> _Page excerpt_

Any fever is accompanied by fear because humans don’t like change. True story: we humans were initially terrified of desktop PCs because they would replace us. We’re talking about pre-Internet, pre-macOS, and pre-Windows desktop PCs — replacing us. Obviously, this hasn’t happened (yet).
Many of the same themes have returned as part of AI Fever. My favorite is: “Well, these chatbots make stuff up. They can be influenced by how they are trained. They have bias.”
Sound like anyone you know? Maybe every human ever?
Around the time FaceBook became a behemoth, I had an idea for a start-up. Pretty simple idea. For any given fact, provide the means to a source that confirms that fact. These sourced facts are then labeled in some helpful way so the reader knows the material they are reading has been sourced.
I can quite literally hear the people who read the prior paragraph and are already foamy at the mouth, “BUT BUT BUT Rands, WHAT IS TRUTH?” Calm down; let’s ask the robot, “What is truth?”
🤖: Truth can be defined as the state or quality of being in accordance with fact or reality. It refers to a proposition or statement that is true or corresponds to reality. In other words, something is true if it accurately represents the way things actually are in the world.
For any questions, you can ask ChatGPT to cite its sources. The result is usually a set of URLs containing the information the robot used to train against. There have been times when the robot’s answer was broad enough that it didn’t have a single source. The robot’s explanation:
🤖: My understanding of truth is based on this training data and the various definitions and discussions of truth that have been presented within that data. Some notable philosophers who have contributed to the discourse on truth include Plato, Aristotle, Descartes, Kant, and Nietzsche, among many others.
This should set off the alarm bells of the “What is truth?” police. It gets worse. I only gave you half of the robot’s answer. Here’s the rest:
🤖: Truth can be subjective or objective, depending on the context and the nature of the claim being made.
Well, so much for truth.
A Curious Act
Humans are understandably concerned about how these robots are being trained. They are voraciously slurping up data from across the Internet to build their models, and a robot does not care about the truth. A robot, in fact, does not care.
But you do.
ChatGPT represents the single most significant change to my daily search workflow for as long as I can remember, but that isn’t where I see the largest potential impact: critical thinking.
🤖: Critical thinking is the process of analyzing, evaluating, and synthesizing information to make reasoned and logical decisions or judgments. It involves the ability to examine evidence, arguments, and assumptions, identify biases and fallacies, and weigh the credibility of sources.
You shouldn’t trust what you read online. If your spidey-sense is tingling about a claim, you get to be curious. Is this a trustworthy source? Why do you believe that? Did they source this claim? No, why? Oh, it’s an opinion. Ok, great — have at it, but why are you stating it like it’s a fact?
Robots are not curious (yet). Curiosity isn’t just about understanding a thing; it’s about the desire to understand, the choice to act, and the joy of achieving understanding.
Yes, I am an optimist. Yes, we should’ve been collectively thinking more critically long ago, but if a deep-rooted fear of our future robot overlords is the impetus we need to think critically, I’m all in.
Why Orange?
Another story. Frequent readers will note the color orange (specifically: #be411e) splattered everywhere. This preference isn’t limited to my online presence but also my physical objects: clothing, bikes, and anything that might come with a splash of orange.
If you’re curious about why I like orange, you can ask the robots, and they have interesting answers which are both partially true and entertainingly false, but none of them are correct. I know why I like orange, but it took a few dozen therapy podcasts with Lyle to unearth the reason.
The reason is simple, irrational, and deeply personal. This tracks because humans are a confusing bundle of contradictory biological impulses with faulty memories and confusing motivations. The act of understanding why we believe what we believe is a complicated process and a journey worth your time.

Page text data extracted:
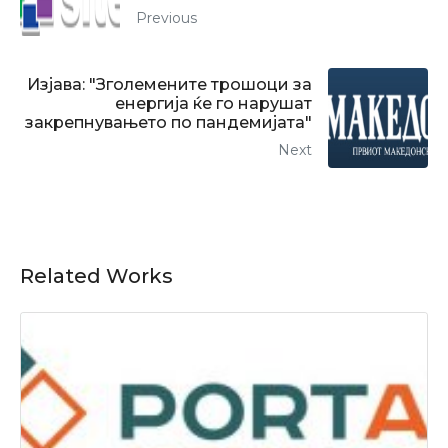
Previous
Изјава: "Зголемените трошоци за
енергија ќе го нарушат
закрепнувањето по пандемијата"
Next
Related Works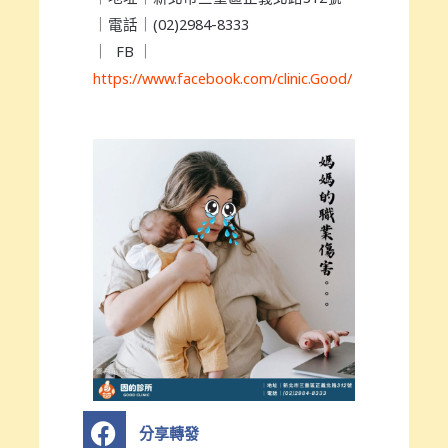
｜電話｜(02)2984-8333
｜ FB ｜
https://www.facebook.com/clinic.Good/
S
分享轉發
h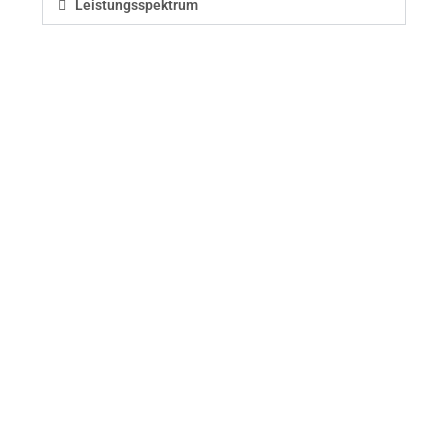
Leistungsspektrum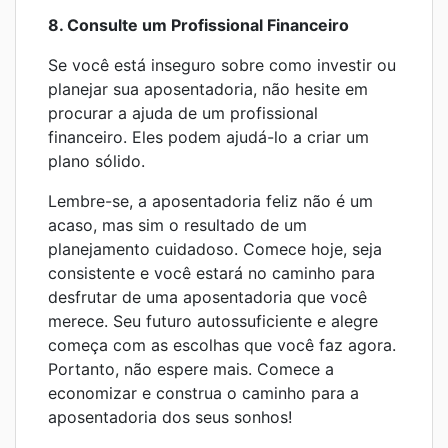
8. Consulte um Profissional Financeiro
Se você está inseguro sobre como investir ou
planejar sua aposentadoria, não hesite em
procurar a ajuda de um profissional
financeiro. Eles podem ajudá-lo a criar um
plano sólido.
Lembre-se, a aposentadoria feliz não é um
acaso, mas sim o resultado de um
planejamento cuidadoso. Comece hoje, seja
consistente e você estará no caminho para
desfrutar de uma aposentadoria que você
merece. Seu futuro autossuficiente e alegre
começa com as escolhas que você faz agora.
Portanto, não espere mais. Comece a
economizar e construa o caminho para a
aposentadoria dos seus sonhos!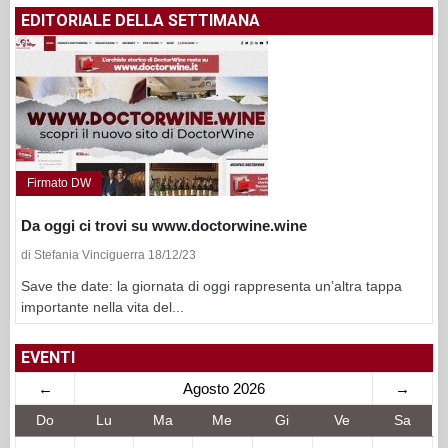
EDITORIALE DELLA SETTIMANA
Firmato DW
Da oggi ci trovi su www.doctorwine.wine
di Stefania Vinciguerra 18/12/23
Save the date: la giornata di oggi rappresenta un’altra tappa
importante nella vita del...
EVENTI
←
Agosto 2026
→
Do
Lu
Ma
Me
Gi
Ve
Sa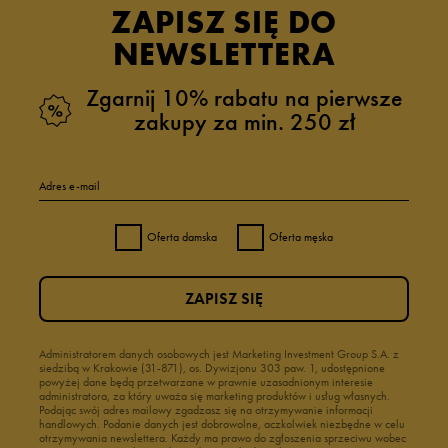
ZAPISZ SIĘ DO
NEWSLETTERA
Zgarnij 10% rabatu na pierwsze
zakupy za min. 250 zł
Adres e-mail
Oferta damska
Oferta męska
ZAPISZ SIĘ
Administratorem danych osobowych jest Marketing Investment Group S.A. z
siedzibą w Krakowie (31-871), os. Dywizjonu 303 paw. 1, udostępnione
powyżej dane będą przetwarzane w prawnie uzasadnionym interesie
administratora, za który uważa się marketing produktów i usług własnych.
Podając swój adres mailowy zgadzasz się na otrzymywanie informacji
handlowych. Podanie danych jest dobrowolne, aczkolwiek niezbędne w celu
otrzymywania newslettera. Każdy ma prawo do zgłoszenia sprzeciwu wobec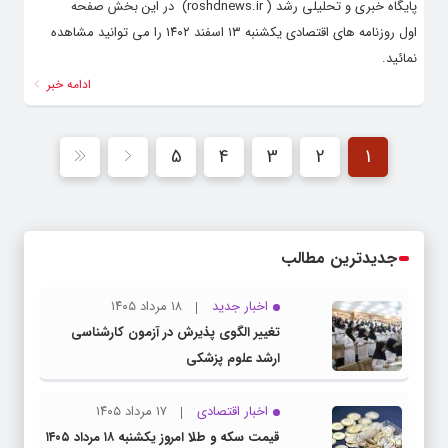
پایگاه خبری و تحلیلی رشد ( roshdnews.ir) در این بخش صفحه
اول روزنامه های اقتصادی یکشنبه ۱۳ اسفند ۱۴۰۲ را می توانید مشاهده
نمائید.
ادامه خبر
5
4
3
2
1
جدیدترین مطالب
اخبار جدید
۱۸ مرداد ۱۴۰۵
تغییر الگوی پذیرش در آزمون کارشناسی
ارشد علوم پزشکی
اخبار اقتصادی
۱۷ مرداد ۱۴۰۵
قیمت سکه و طلا امروز یکشنبه ۱۸ مرداد ۱۴۰۵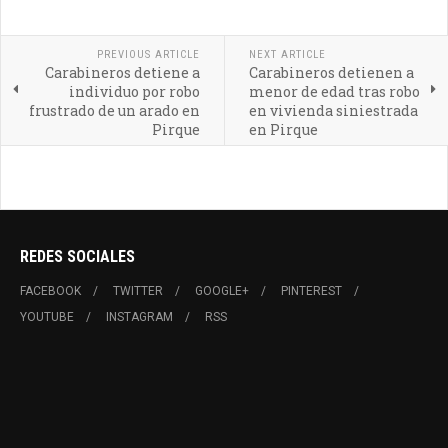
PREVIOUS ARTICLE
NEXT ARTICLE
Carabineros detiene a
Carabineros detienen a
individuo por robo
menor de edad tras robo
frustrado de un arado en
en vivienda siniestrada
Pirque
en Pirque
REDES SOCIALES
FACEBOOK
TWITTER
GOOGLE+
PINTEREST
YOUTUBE
INSTAGRAM
RSS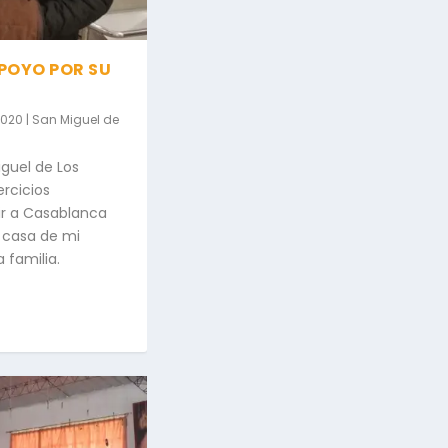
APOYO POR SU
2020
|
San Miguel de
iguel de Los
ercicios
 ir a Casablanca
n casa de mi
a familia.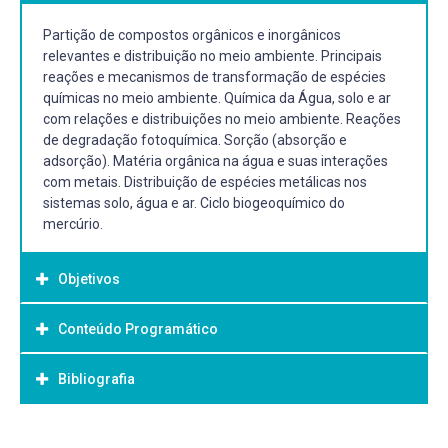
Partição de compostos orgânicos e inorgânicos
relevantes e distribuição no meio ambiente. Principais
reações e mecanismos de transformação de espécies
químicas no meio ambiente. Química da Água, solo e ar
com relações e distribuições no meio ambiente. Reações
de degradação fotoquímica. Sorção (absorção e
adsorção). Matéria orgânica na água e suas interações
com metais. Distribuição de espécies metálicas nos
sistemas solo, água e ar. Ciclo biogeoquímico do
mercúrio.
Objetivos
Conteúdo Programático
Objetivo Geral:
Objetivo Geral:
Bibliografia
Transporte e destino das espécies químicas
Estudar os princípios químicos envolvidos nos diferentes
Química da Água, solo e ar
sistemas ambientais (água, solo, atmosfera) bem como
Química do solo
as perturbações provocadas por diversas atividades
Bibliografia Básica:
Química do ar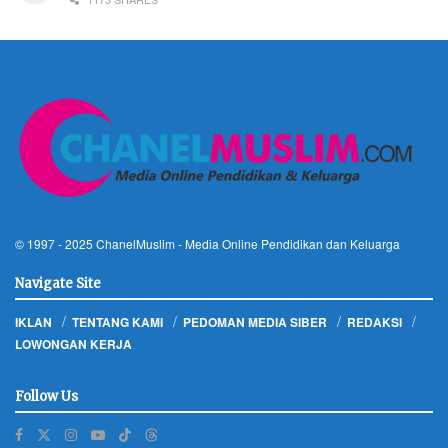
© 1997 - 2025
ChanelMuslim
- Media Online Pendidikan dan Keluarga
Navigate Site
IKLAN
TENTANG KAMI
PEDOMAN MEDIA SIBER
REDAKSI
LOWONGAN KERJA
Follow Us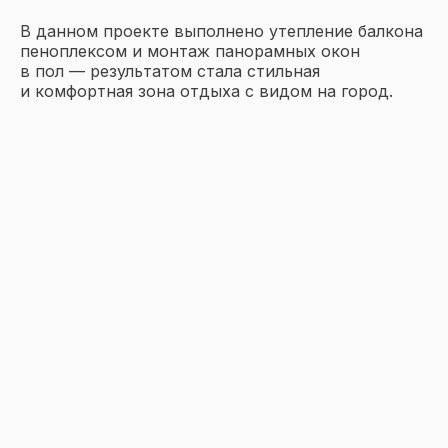
В данном проекте выполнено утепление балкона
пеноплексом и монтаж панорамных окон
в пол — результатом стала стильная
и комфортная зона отдыха с видом на город.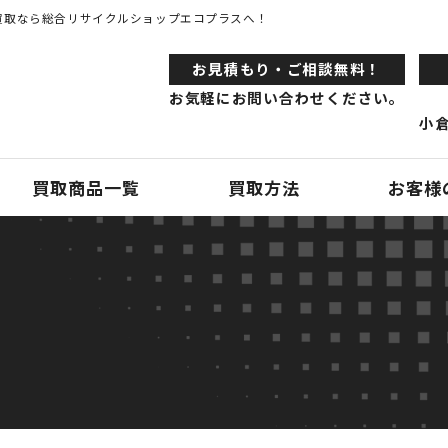
買取なら総合リサイクルショップエコプラスへ！
お⾒積もり・ご相談無料！
お気軽にお問い合わせください。
小倉
買取商品一覧
買取方法
お客様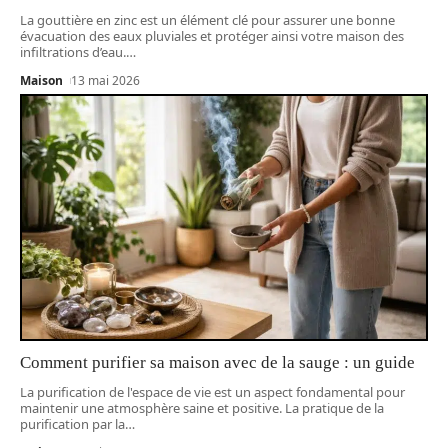
La gouttière en zinc est un élément clé pour assurer une bonne
évacuation des eaux pluviales et protéger ainsi votre maison des
infiltrations d’eau.
…
Maison
13 mai 2026
Comment purifier sa maison avec de la sauge : un guide
La purification de l'espace de vie est un aspect fondamental pour
maintenir une atmosphère saine et positive. La pratique de la
purification par la
…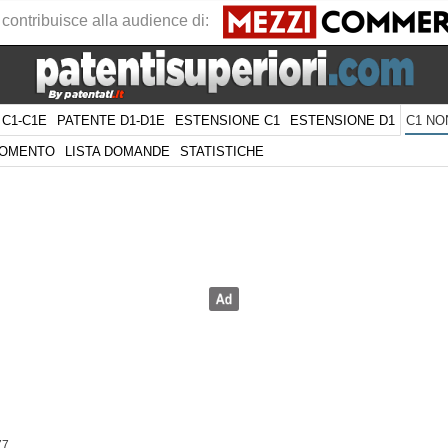
 contribuisce alla audience di:
 C1-C1E
PATENTE D1-D1E
ESTENSIONE C1
ESTENSIONE D1
C1 NO
GOMENTO
LISTA DOMANDE
STATISTICHE
77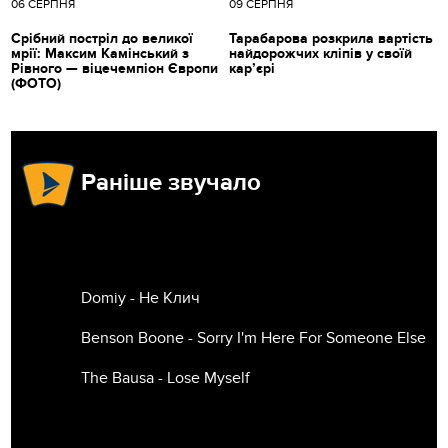
06 СЕРПНЯ
09 СЕРПНЯ
Срібний постріл до великої
Тарабарова розкрила вартість
мрії: Максим Камінський з
найдорожчих кліпів у своїй
Рівного — віцечемпіон Європи
кар’єрі
(ФОТО)
Раніше звучало
Domiy - Не Клич
Benson Boone - Sorry I'm Here For Someone Else
The Bausa - Lose Myself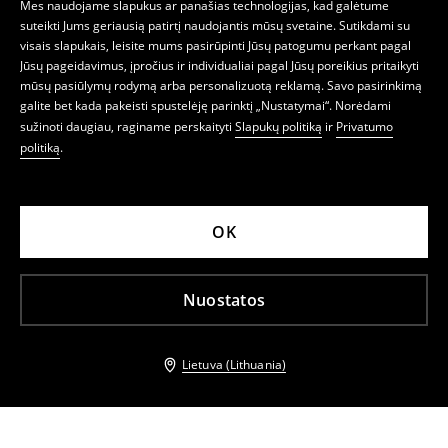
Mes naudojame slapukus ar panašias technologijas, kad galėtume
suteikti Jums geriausią patirtį naudojantis mūsų svetaine. Sutikdami su
visais slapukais, leisite mums pasirūpinti Jūsų patogumu perkant pagal
Jūsų pageidavimus, įpročius ir individualiai pagal Jūsų poreikius pritaikyti
mūsų pasiūlymų rodymą arba personalizuotą reklamą. Savo pasirinkimą
galite bet kada pakeisti spustelėję parinktį „Nustatymai“. Norėdami
sužinoti daugiau, raginame perskaityti
Slapukų politiką
ir
Privatumo
politiką
.
OK
Nuostatos
Lietuva (Lithuania)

> _Work to be completed_
Reproduce the passage of the piece on AI and critical thinking that begins with "If you’re curious" and runs through "worth your time.", word for word.

> _Result_
If you’re curious about why I like orange, you can ask the robots, and they have interesting answers which are both partially true and entertainingly false, but none of them are correct. I know why I like orange, but it took a few dozen therapy podcasts with Lyle to unearth the reason.
The reason is simple, irrational, and deeply personal. This tracks because humans are a confusing bundle of contradictory biological impulses with faulty memories and confusing motivations. The act of understanding why we believe what we believe is a complicated process and a journey worth your time.